Zheng Hailin, Fridkin Mati, Youdim Moussa
Department of Medicinal Chemistry, Intra-cellular Therapies Inc., New York, NY, USA.
Department of Organic Chemistry, Weizmann Institute of Science, Rehovot, Israel.
Perspect Medicin Chem. 2015 Feb 9;7:1-8. doi: 10.4137/PMC.S13210. eCollection 2015.
To date, no truly efficacious drugs for Alzheimer's disease (AD) have been developed; moreover, all new anti-AD drugs developed since 2003 have failed. To succeed where previous ones have failed in drug development, new approaches for AD therapy are needed. Here we discuss the potential application of network medicine as a new approach to AD treatment. Unlike traditional approaches focused on a single target/pathway, network medicine targets and restores disease-disrupted networks through simultaneous modulation of numerous proteins (targets)/pathways involved in AD pathogenesis. We consider several drug candidates under development for AD therapy, including Keap1-Nrf2 regulators, endogenous neurogenic agents, and hypoxia-inducible factor 1 (HIF-1) activators. These drug candidates are multi-target ligands with the potential to further develop as network medicines, since they act as master regulators to initiate a broad range of cellular defense mechanisms/cytoprotective genes that exert their efficacy in a holistic way.
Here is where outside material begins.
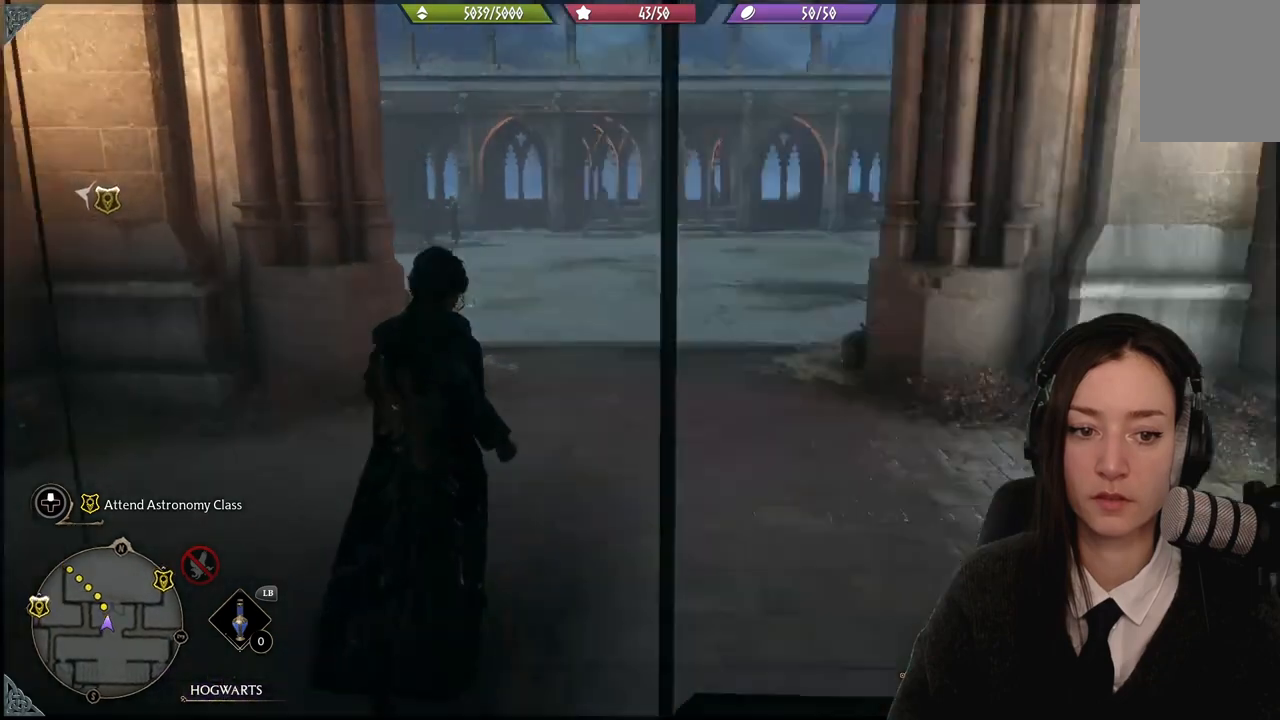
{"buttons": [], "left_stick": "up", "right_stick": "center", "events": [[167, "right_stick", "center"]]}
We also explore their diverse mechanisms of action and potential disease-modifying effects, which may have profound implications for drug discovery.
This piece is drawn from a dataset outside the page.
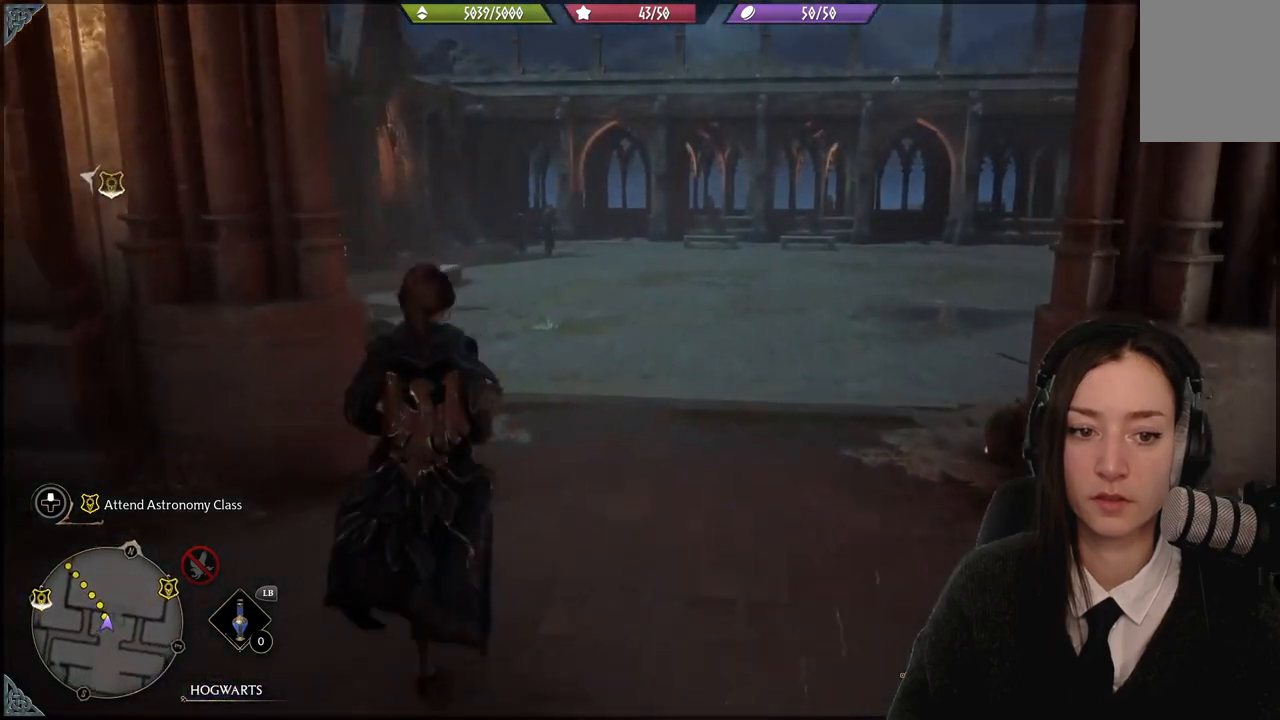
{"buttons": [], "left_stick": "up", "right_stick": "center", "events": [[34, "right_stick", "down-left"], [267, "right_stick", "center"]]}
迄今为止,尚未研发出真正有效的治疗阿尔茨海默病(AD)的药物;此外,自2003年以来研发的所有新型抗AD药物均告失败。为了在先前药物研发失败的领域取得成功,需要采用新的AD治疗方法。在此,我们讨论网络医学作为一种新的AD治疗方法的潜在应用。与专注于单一靶点/途径的传统方法不同,网络医学通过同时调节AD发病机制中涉及的众多蛋白质(靶点)/途径,来靶向并恢复疾病破坏的网络。我们考虑了几种正在研发用于AD治疗的候选药物,包括Keap1-Nrf2调节剂、内源性神经生成剂和缺氧诱导因子1(HIF-1)激活剂。这些候选药物是多靶点配体,有潜力进一步发展成为网络药物,因为它们作为主要调节因子启动广泛的细胞防御机制/细胞保护基因,以整体方式发挥其功效。我们还探讨了它们多样的作用机制和潜在的疾病修饰作用,这可能对药物发现具有深远意义。